(Beginning of DATASET EXCERPTS)

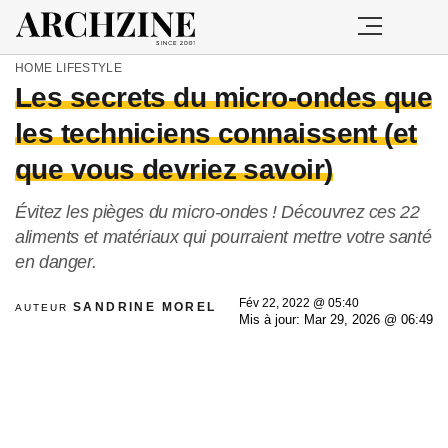
HOME
LIFESTYLE
Les secrets du micro-ondes que
les techniciens connaissent (et
que vous devriez savoir)
Évitez les pièges du micro-ondes ! Découvrez ces 22
aliments et matériaux qui pourraient mettre votre santé
en danger.
Fév 22, 2022 @ 05:40
SANDRINE MOREL
AUTEUR
Mis à jour: Mar 29, 2026 @ 06:49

(End of DATASET EXCERPTS)

Collect every line from the items that contains the string "ondes", and copy each one in full.

Les secrets du micro-ondes que
Évitez les pièges du micro-ondes ! Découvrez ces 22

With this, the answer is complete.